February/March 2020 issue of American Craft magazine
Author Alia Jeraj
Mediums Wood
Laura Petrovich-Cheney Entanglement

Laura Petrovich-Cheney, Entanglement, 2019, salvaged wood collected after natural disasters, 4 x 4 ft.

Jerry Russo

Laura Petrovich-Cheney was living in New Jersey when Hurricane Sandy hit in 2012. Her house sustained significant damage, while many other homes, including her parents’, were destroyed.

At the time, the artist was already creating her signature wood quilts, which combine her love of woodworking with her background in sewing and clothing design. But they took on new meaning following the hurricane. Surrounded by debris, Petrovich-Cheney began fashioning quilts from scraps of homes destroyed in the storm. She traveled through affected neighborhoods, speaking with community members as she gathered materials. “Collecting the wood became a way of comforting [storm victims] and making order out of chaos,” Petrovich-Cheney says.

Superstorms such as Sandy are becoming more frequent. The quilts call attention to the storms’ aftermath, with more people losing homes and having to rebuild.
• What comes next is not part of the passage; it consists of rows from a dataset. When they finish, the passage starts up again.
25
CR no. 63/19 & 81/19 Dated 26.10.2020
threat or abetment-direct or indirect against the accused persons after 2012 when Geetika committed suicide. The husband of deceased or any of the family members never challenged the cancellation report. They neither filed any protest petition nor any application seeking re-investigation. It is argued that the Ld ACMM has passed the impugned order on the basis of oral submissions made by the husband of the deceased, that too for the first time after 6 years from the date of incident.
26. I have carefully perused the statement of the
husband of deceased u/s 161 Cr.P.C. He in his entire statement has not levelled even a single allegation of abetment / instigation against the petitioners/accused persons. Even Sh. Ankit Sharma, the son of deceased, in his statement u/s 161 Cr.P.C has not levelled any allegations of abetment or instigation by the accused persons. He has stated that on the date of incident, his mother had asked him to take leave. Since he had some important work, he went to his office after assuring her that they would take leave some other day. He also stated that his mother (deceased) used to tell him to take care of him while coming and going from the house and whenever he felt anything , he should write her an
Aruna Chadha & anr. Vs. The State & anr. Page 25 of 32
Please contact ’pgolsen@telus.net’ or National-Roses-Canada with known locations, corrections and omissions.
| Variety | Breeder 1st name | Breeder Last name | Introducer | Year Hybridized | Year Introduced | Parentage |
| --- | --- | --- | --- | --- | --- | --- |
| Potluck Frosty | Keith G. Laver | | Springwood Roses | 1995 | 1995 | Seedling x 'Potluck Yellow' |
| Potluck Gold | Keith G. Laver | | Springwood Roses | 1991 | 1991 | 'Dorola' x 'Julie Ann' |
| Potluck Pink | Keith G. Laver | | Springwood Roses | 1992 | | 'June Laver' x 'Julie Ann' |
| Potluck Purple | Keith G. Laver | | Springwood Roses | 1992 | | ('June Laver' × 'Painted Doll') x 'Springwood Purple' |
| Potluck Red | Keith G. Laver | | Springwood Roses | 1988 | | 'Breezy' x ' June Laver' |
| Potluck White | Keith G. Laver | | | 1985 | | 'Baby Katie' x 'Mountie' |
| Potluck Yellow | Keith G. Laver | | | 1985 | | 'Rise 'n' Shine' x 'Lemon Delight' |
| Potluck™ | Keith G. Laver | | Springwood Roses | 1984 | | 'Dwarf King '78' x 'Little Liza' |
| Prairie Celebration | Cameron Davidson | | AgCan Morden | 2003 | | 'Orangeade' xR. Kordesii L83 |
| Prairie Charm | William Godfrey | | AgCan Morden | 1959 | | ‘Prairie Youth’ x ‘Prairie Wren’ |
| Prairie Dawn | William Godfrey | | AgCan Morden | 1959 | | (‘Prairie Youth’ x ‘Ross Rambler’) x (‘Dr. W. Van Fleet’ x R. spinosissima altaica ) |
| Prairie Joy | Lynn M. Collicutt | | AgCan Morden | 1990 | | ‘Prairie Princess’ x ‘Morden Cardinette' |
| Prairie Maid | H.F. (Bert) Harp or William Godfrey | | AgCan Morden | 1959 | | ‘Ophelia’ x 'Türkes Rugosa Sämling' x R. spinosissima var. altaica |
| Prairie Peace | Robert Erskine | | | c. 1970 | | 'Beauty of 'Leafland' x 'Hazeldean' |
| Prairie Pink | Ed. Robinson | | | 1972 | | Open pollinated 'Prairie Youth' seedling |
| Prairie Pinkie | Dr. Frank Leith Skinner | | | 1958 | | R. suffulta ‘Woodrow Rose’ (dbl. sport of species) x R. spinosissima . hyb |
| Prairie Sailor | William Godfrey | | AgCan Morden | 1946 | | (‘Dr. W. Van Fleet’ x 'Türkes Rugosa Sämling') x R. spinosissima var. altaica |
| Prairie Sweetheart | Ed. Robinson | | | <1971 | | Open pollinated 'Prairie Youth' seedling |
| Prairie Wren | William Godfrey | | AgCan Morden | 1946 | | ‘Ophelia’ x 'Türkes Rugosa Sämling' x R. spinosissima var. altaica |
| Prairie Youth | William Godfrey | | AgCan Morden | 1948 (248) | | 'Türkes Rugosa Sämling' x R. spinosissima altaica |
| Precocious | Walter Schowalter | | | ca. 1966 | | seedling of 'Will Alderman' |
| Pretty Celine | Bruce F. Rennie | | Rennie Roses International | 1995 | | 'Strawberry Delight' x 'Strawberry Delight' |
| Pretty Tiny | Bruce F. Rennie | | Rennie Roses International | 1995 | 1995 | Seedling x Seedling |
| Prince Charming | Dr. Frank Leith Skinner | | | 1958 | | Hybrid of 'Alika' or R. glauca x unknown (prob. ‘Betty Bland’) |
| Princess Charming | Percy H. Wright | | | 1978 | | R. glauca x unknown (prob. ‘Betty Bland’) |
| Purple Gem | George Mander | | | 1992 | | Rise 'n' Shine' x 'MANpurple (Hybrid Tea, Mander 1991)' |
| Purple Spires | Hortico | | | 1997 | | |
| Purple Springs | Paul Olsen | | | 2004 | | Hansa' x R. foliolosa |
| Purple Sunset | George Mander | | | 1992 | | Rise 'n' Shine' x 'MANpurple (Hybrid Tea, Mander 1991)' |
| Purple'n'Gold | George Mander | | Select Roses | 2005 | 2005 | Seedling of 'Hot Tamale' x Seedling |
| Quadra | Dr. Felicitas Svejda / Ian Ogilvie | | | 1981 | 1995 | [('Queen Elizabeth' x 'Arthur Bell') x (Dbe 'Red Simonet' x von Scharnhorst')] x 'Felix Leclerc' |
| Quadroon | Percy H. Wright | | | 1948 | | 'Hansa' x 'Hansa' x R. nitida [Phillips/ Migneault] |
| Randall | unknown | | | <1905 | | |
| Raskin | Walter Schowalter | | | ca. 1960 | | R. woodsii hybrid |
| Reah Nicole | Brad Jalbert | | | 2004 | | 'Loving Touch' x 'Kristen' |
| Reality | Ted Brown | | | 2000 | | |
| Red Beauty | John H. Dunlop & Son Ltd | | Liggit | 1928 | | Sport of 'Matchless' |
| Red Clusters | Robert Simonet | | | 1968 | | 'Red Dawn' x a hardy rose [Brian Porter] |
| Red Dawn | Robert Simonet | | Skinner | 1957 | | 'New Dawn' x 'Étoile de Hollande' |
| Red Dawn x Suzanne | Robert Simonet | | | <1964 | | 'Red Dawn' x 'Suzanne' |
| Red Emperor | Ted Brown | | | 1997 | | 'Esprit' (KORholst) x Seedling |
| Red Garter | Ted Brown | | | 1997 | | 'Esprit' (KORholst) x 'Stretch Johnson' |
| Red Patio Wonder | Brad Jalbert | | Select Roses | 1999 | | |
Entanglement is modeled after double wedding ring quilts, enduring symbols of interconnection. The piece merges the disciplines of woodworking and quilting. It also carries over the past lives of its materials into their new iteration as art. By not retouching the scraps’ surfaces – “The colors are as I found them: the pink dresser, orange kitchen cabinets, avocado-green drawers, red door trim” – the artist aims to share stories of the homes they came from. “Things have memory,” she says.